I grabbed her hand and we ran -- hard as I ever run, my old chest heaving, my chicken legs dying with weakness under me -- all the way to 8th Avenue, where I pulled my own little trick out of the bag.
See, 8th Avenue's smack in the middle of what some people call the club district, on account of all the strip joints and nightclubs and bars in it. All of `em are packed in pretty tight because the buildings are so old, and the alleys jammed in between them are dark and narrow and twisty. Most of the alleys connect up, and at night, to the sighted, it's like being in a maze with the lights turned off. There's some scary shit in there sometimes, but not as scary as whatever was hot on our heels, so I risked it: I hit the alley between the Gaslight and Lucky Louie's and didn't slow down for nothing.
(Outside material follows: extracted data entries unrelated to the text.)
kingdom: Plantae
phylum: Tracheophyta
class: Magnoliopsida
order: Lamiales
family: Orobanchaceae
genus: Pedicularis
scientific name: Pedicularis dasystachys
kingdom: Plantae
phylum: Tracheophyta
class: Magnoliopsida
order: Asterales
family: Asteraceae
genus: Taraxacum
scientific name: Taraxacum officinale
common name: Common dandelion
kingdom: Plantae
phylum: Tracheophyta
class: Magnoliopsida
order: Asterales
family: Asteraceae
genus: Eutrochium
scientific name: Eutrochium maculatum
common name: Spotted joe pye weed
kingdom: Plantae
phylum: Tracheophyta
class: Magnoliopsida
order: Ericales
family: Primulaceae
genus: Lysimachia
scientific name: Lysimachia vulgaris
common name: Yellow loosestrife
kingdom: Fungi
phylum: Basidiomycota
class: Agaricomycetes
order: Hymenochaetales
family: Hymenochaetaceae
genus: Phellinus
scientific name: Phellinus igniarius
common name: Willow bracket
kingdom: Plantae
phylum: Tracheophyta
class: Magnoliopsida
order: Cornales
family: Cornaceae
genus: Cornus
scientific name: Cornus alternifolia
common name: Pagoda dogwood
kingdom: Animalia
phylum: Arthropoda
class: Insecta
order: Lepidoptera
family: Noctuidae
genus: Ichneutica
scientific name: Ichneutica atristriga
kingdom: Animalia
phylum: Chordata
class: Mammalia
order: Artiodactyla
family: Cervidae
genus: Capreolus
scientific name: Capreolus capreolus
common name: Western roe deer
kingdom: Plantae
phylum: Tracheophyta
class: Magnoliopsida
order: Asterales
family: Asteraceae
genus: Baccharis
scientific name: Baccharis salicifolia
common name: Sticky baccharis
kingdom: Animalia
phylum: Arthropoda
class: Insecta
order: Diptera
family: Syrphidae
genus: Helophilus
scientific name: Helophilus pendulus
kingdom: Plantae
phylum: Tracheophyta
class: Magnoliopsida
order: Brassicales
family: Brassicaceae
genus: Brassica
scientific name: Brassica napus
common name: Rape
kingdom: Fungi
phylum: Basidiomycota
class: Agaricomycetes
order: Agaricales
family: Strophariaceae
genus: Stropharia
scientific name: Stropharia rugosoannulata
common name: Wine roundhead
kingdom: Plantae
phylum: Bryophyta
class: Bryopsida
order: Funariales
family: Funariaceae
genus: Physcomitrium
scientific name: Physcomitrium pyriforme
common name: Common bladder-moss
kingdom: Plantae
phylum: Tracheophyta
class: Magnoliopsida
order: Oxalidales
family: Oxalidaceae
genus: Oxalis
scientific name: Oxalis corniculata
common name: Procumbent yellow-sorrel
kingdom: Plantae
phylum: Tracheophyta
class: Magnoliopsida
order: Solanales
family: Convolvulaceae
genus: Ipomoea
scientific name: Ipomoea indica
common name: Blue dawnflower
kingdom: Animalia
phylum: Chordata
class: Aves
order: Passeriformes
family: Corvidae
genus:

One thing about being blind, you're forced to think more about lefts and rights and how many steps from here to there, because of course there ain't no visual cues to guide you. The dark in the alleys made no difference to me: Even at top speed, I knew the twists and turns. Behind me and holding on for dear life, Tatiana wasn't doing quite so well. I heard her grunt a couple of times as her shoulder bit into one corner or another. But then we were through and out and if the feeling of those unseelie men wasn't gone, at least it was fainter than it had been. We came out farther down 8th, close by the bus station. As I bent down over my knees to get my wind back, I heard the big hydraulics of the Greyhounds hissing loud in the night.
"How long `till sunrise?" I said.
"Maybe an hour."
"Shit." I straightened up, still heaving, my old lungs still creaking from the run.
"Can't we go back to the ocean?" Tatiana asked, but I shook my head. "Never make it. They won't stay lost in there for long, and I ain't got the legs for another long run."
She was quiet and I could sense the worry in her. Could sense too that she was thinking maybe it was time to cut out on her own. Then, hopelessly, she said, "I don't even know where to hide."
"No more time for hidin'," I told her, the breath still rasping out of me. "Time for a stand."
Eighth Avenue's just one block west of the park, and we made it easy -- down through the gate, past the maples with the last of their dry leaves rattling nervous in the wind. And then we were back in the cardboard city and I was beating on top of the boxes for all I was worth.
"Get on up, you layabouts!" I yelled. "Climb on outta there! Trouble's comin'!"
I could hear `em stirring, most of `em grumbling and cussing, some too drunk or dazed to say much of anything.
Then I heard Bone's voice, stronger than the others. He said, "Old man, what you up to now?"
"I got no time to explain it, Bone, but I need your help now like I ain't never needed nothin.' You trust me, Bone? `Cause I need you to stand up for me now."
He told me to slow down and explain it but there's wasn't no time, and I just kept asking him -- "You gonna stand up, Bone?"
Finally, he said, "I'm for you, old man. You know I am. What you need?"